Several months ago, while walking across the men’s campus, I was stopped by one of our clients who asked if he could speak privately with me. There is nothing out of the ordinary about this. I meet with and speak to clients every day. However, when he motioned me toward a place for us to sit, I recall noticing he had an unusual and uncharacteristic look of seriousness on his face. This client had been in treatment for about four weeks, and his somber demeanor had me concerned as I quickly tried to guess what I was about to hear. Had he decided to quit and leave the program? Was he planning to admit to some dishonest behavior or reveal some deep, dark secret? We took our seats facing each other, and I gave him my undivided attention. It was clear to me that he was earnest, and I waited for him to begin. He took a deep breath, paused, and then the words fell out of him, “I can’t do this in only 90 days, man! I need to stay longer.” I smiled.
I can’t say this was unprecedented, but I don’t hear this sentiment from clients often. Individuals who come to BRC are typically treatment resistant and hyper-focused on ensuring their stay is as short as possible. They view treatment as just another consequence they have to endure every few months or few years rather than as an opportunity to truly change their lives for the better. Most don’t believe their lives will change. The overwhelming majority of our clients have been to multiple inpatient or outpatient programs, and they have failed to remain sober. Their life experience tells them spending time in treatment does not work. In part, they are on to something; time, itself, is no solution at all.
Time may be thought to ‘heal all wounds’ but it will not solve the problem of addiction. There is no magic number of days sober that will render someone cured of this illness. Addiction is a chronic disease is fundamentally about behavior. Addiction can’t be outgrown, and it never goes away. But our clients can safely recover and remain permanently sober when they learn how to effectively live with their disease by radically changing their behavior and approach to life. The basic text of Alcoholics Anonymous describes the Twelve Steps as a “design for living,” and this new set of disciplines and principles comprises what our clients must adopt and practice every day if they are to succeed.
Radical change is hard under the best of circumstances. Add the impairments to brain function which research has shown result from long-term exposure to drugs and alcohol, and change is even more difficult. Pile on the low self-esteem, shame, guilt, absent motivation, depression, and anxiety which routinely accompany addiction and you’re really struggling. The men’s and women’s programs at BRC Recovery are 90-day minimum programs. Although it may sound like a long time, three months is a widely researched and accepted length for addiction treatment. The National Institute on Drug Abuse considers 90 days to be the point when the “threshold of significant improvement is reached” and that anything short of three months is “of limited or no effectiveness.” This is not just referring to time away from alcohol or drugs, but time spent actively engaged and participating in a course of treatment, or more simply practicing a new way to live life. A 90-day minimum means, of course, that for some clients 90 days will not be enough.

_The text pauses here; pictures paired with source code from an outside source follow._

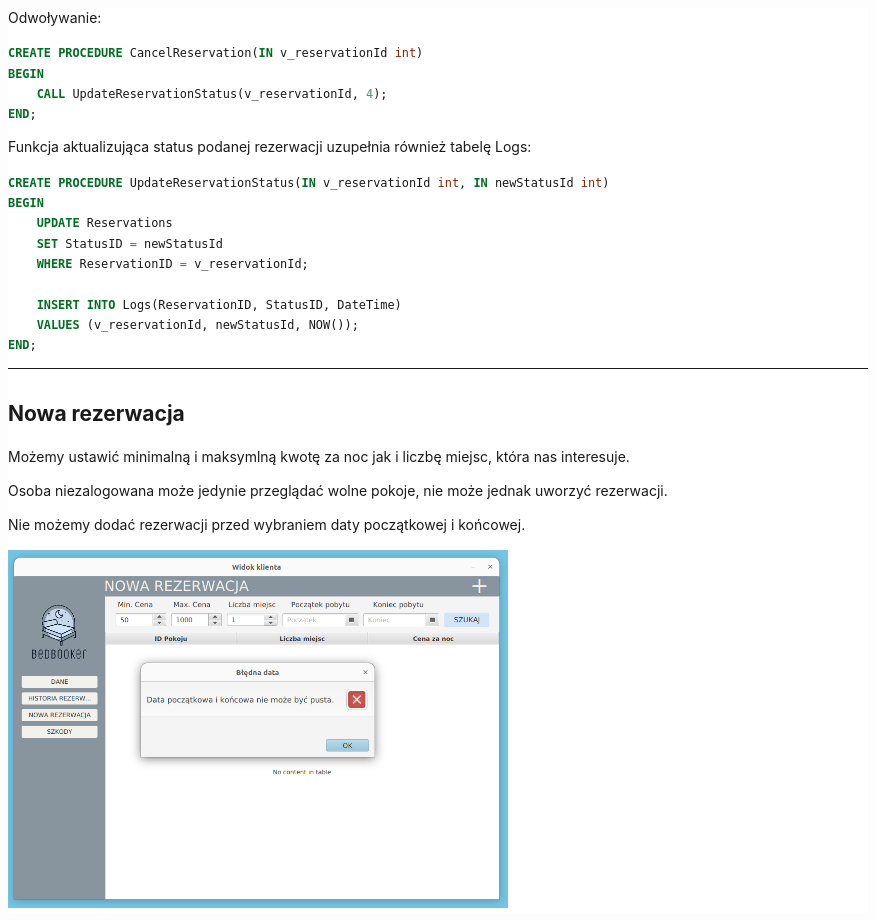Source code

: Odwoływanie:

```sql
CREATE PROCEDURE CancelReservation(IN v_reservationId int)
BEGIN
    CALL UpdateReservationStatus(v_reservationId, 4);
END;
```

Funkcja aktualizująca status podanej rezerwacji uzupełnia również tabelę Logs:

```sql
CREATE PROCEDURE UpdateReservationStatus(IN v_reservationId int, IN newStatusId int)
BEGIN
    UPDATE Reservations
    SET StatusID = newStatusId
    WHERE ReservationID = v_reservationId;

    INSERT INTO Logs(ReservationID, StatusID, DateTime)
    VALUES (v_reservationId, newStatusId, NOW());
END;

```

---

<div style="page-break-after: always;"></div>

## Nowa rezerwacja
Możemy ustawić minimalną i maksymlną kwotę za noc jak i liczbę miejsc, która nas interesuje.

Osoba niezalogowana może jedynie przeglądać wolne pokoje, nie może jednak uworzyć rezerwacji.

Nie możemy dodać rezerwacji przed wybraniem daty początkowej i końcowej.

<img src="zrzuty_ekranu/k_choose_date.png" width="500"/>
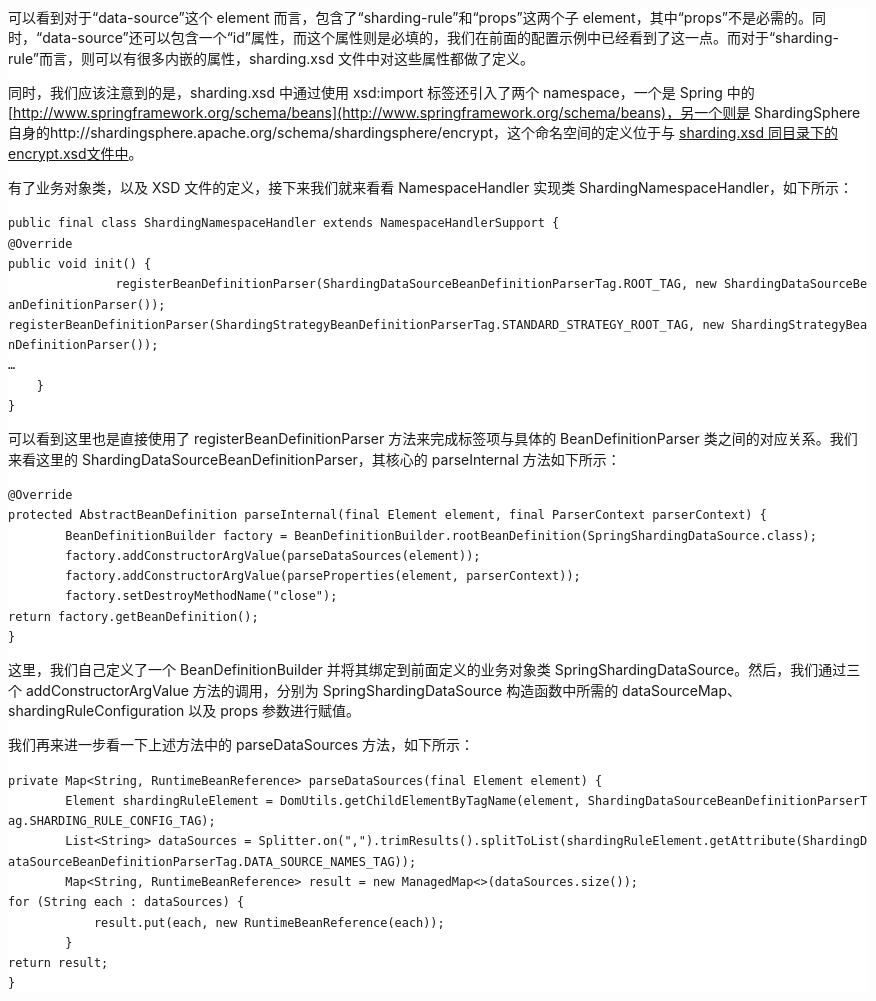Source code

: 可以看到对于“data-source”这个 element 而言，包含了“sharding-rule”和“props”这两个子 element，其中“props”不是必需的。同时，“data-source”还可以包含一个“id”属性，而这个属性则是必填的，我们在前面的配置示例中已经看到了这一点。而对于“sharding-rule”而言，则可以有很多内嵌的属性，sharding.xsd 文件中对这些属性都做了定义。

同时，我们应该注意到的是，sharding.xsd 中通过使用 xsd:import 标签还引入了两个 namespace，一个是 Spring 中的[http://www.springframework.org/schema/beans](http://www.springframework.org/schema/beans)，另一个则是 ShardingSphere 自身的http://shardingsphere.apache.org/schema/shardingsphere/encrypt，这个命名空间的定义位于与 [sharding.xsd 同目录下的 encrypt.xsd](http://shardingsphere.apache.org/schema/shardingsphere/encrypt)[文件中](http://shardingsphere.apache.org/schema/shardingsphere/encrypt)。

有了业务对象类，以及 XSD 文件的定义，接下来我们就来看看 NamespaceHandler 实现类 ShardingNamespaceHandler，如下所示：

```
public final class ShardingNamespaceHandler extends NamespaceHandlerSupport {
@Override
public void init() {
               registerBeanDefinitionParser(ShardingDataSourceBeanDefinitionParserTag.ROOT_TAG, new ShardingDataSourceBeanDefinitionParser());
registerBeanDefinitionParser(ShardingStrategyBeanDefinitionParserTag.STANDARD_STRATEGY_ROOT_TAG, new ShardingStrategyBeanDefinitionParser());
…
    }
}
```

可以看到这里也是直接使用了 registerBeanDefinitionParser 方法来完成标签项与具体的 BeanDefinitionParser 类之间的对应关系。我们来看这里的 ShardingDataSourceBeanDefinitionParser，其核心的 parseInternal 方法如下所示：

```
@Override
protected AbstractBeanDefinition parseInternal(final Element element, final ParserContext parserContext) {
        BeanDefinitionBuilder factory = BeanDefinitionBuilder.rootBeanDefinition(SpringShardingDataSource.class);
        factory.addConstructorArgValue(parseDataSources(element));
        factory.addConstructorArgValue(parseProperties(element, parserContext));
        factory.setDestroyMethodName("close");
return factory.getBeanDefinition();
}
```

这里，我们自己定义了一个 BeanDefinitionBuilder 并将其绑定到前面定义的业务对象类 SpringShardingDataSource。然后，我们通过三个 addConstructorArgValue 方法的调用，分别为 SpringShardingDataSource 构造函数中所需的 dataSourceMap、shardingRuleConfiguration 以及 props 参数进行赋值。

我们再来进一步看一下上述方法中的 parseDataSources 方法，如下所示：

```
private Map<String, RuntimeBeanReference> parseDataSources(final Element element) {
        Element shardingRuleElement = DomUtils.getChildElementByTagName(element, ShardingDataSourceBeanDefinitionParserTag.SHARDING_RULE_CONFIG_TAG);
        List<String> dataSources = Splitter.on(",").trimResults().splitToList(shardingRuleElement.getAttribute(ShardingDataSourceBeanDefinitionParserTag.DATA_SOURCE_NAMES_TAG));
        Map<String, RuntimeBeanReference> result = new ManagedMap<>(dataSources.size());
for (String each : dataSources) {
            result.put(each, new RuntimeBeanReference(each));
        }
return result;
}
```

The great advantage of Twelve Step recovery is the simplicity with which we can measure participation and engagement. AA’s daily disciplines are actions. When those actions are consistently implemented in the daily lives of our clients, dramatic change occurs. For various reasons, this takes some clients longer to achieve than others. When our team concludes there is a lack of consistency, we will always recommend additional time or resources to assist our clients.
Behavior is at the heart of addiction, and at the heart of recovery. Abandoning old habits and forming new and sustainable disciplines is laborious and uncomfortable. We offer our clients the guidance, support, accountability, and discipline to empower them to face life differently. It is only through consistent and prolonged practice that our clients can experience the effectiveness of the Twelve Steps for themselves and ultimately depart treatment, having elected on their own to pursue this as a way of life.